==== 提供原文

LeetCode: 337. House Robber III

题目

原题地址: https://leetcode.com/problems/house-robber-iii/

The thief has found himself a new place for his thievery again. There is only one entrance to this area, called root.

Besides the root, each house has one and only one parent house. After a tour, the smart thief realized that all houses in this place form a binary tree. It will automatically contact the police if two directly-linked houses were broken into on the same night.

Given the root of the binary tree, return the maximum amount of money the thief can rob without alerting the police.

Example 1:

image1

Input: root = [3,2,3,null,3,null,1]
Output: 7
Explanation: Maximum amount of money the thief can rob = 3 + 3 + 1 = 7.

Example 2:

image2

Input: root = [3,4,5,1,3,null,1]
Output: 9
Explanation: Maximum amount of money the thief can rob = 4 + 5 = 9.

========
==== 记录摘录

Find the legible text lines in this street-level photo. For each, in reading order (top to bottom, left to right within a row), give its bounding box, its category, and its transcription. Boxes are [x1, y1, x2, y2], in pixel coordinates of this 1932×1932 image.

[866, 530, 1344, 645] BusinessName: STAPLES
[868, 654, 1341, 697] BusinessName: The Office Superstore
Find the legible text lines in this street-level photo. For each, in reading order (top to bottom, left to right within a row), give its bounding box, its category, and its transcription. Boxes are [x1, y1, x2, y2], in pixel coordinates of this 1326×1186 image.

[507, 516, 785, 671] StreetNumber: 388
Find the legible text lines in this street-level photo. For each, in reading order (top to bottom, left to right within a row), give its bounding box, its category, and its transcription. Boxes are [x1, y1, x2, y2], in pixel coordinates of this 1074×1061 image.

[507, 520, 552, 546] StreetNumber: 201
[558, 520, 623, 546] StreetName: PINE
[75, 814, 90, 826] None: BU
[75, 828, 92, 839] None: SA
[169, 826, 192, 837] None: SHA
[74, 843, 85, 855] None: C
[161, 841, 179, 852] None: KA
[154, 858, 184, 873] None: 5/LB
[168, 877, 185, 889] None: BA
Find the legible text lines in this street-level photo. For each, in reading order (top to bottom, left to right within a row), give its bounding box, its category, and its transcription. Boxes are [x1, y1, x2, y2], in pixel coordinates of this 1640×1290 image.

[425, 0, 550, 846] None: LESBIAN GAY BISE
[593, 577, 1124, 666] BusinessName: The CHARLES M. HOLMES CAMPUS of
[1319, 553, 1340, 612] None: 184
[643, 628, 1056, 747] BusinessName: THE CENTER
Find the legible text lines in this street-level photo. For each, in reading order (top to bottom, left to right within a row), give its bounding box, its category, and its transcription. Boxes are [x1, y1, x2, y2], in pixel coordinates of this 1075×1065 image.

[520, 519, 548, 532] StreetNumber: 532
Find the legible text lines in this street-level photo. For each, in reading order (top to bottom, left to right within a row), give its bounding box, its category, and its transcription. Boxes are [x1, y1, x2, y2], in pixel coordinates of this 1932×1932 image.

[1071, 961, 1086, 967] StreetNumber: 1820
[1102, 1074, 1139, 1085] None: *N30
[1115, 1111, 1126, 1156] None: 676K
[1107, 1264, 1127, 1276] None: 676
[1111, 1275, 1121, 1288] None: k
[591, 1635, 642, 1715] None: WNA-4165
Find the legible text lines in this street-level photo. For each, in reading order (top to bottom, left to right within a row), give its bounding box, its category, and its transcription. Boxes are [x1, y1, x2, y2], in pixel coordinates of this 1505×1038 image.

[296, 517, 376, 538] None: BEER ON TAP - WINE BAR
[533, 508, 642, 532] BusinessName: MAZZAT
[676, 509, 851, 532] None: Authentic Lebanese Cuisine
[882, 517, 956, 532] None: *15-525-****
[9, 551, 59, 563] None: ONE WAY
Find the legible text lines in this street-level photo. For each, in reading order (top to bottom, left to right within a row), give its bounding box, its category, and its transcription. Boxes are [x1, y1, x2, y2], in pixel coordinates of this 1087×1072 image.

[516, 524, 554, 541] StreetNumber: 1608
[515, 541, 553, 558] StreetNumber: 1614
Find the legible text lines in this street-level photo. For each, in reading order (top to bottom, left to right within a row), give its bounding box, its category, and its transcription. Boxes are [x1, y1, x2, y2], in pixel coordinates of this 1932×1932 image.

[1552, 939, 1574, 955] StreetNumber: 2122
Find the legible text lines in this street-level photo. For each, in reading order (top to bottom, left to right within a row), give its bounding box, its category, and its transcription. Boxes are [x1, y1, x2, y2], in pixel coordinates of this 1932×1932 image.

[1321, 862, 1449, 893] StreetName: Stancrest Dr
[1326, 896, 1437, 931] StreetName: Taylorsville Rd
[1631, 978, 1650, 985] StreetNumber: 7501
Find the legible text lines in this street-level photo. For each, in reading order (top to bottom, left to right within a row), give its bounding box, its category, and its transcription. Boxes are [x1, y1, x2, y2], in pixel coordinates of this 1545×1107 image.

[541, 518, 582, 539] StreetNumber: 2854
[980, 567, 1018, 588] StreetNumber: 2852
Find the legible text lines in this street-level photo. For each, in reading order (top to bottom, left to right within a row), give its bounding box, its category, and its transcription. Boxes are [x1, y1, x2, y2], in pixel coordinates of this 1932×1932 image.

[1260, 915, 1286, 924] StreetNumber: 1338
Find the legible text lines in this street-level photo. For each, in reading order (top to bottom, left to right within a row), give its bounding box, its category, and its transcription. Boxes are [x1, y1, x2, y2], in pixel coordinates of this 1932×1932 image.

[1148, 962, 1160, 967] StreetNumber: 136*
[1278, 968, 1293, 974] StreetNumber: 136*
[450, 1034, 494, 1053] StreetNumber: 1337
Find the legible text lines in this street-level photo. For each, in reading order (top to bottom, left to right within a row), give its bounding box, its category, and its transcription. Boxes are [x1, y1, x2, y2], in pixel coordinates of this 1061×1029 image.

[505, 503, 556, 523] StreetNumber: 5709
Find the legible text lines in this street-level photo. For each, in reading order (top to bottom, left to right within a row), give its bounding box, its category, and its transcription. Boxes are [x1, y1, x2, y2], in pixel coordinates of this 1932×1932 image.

========

§ 任务目标:
**1)** 把题目原文中以“Besides the root”开头的段落改写成简短的中文要点列表，保留其主要事实。
**2)** 照原样抄录题目原文中的一段，从“Given the root”开始，到“rob = 3 + 3 + 1 = 7.”结束。

§ 参考答案:
**1)**
- 除根节点外，每座房屋都有且只有一个父房屋。
- 小偷发现这里的所有房屋构成一棵二叉树。
- 如果同一晚有两座直接相连的房屋被闯入，就会自动报警。

**2)**
Given the root of the binary tree, return the maximum amount of money the thief can rob without alerting the police.

Example 1:

image1

Input: root = [3,2,3,null,3,null,1]
Output: 7
Explanation: Maximum amount of money the thief can rob = 3 + 3 + 1 = 7.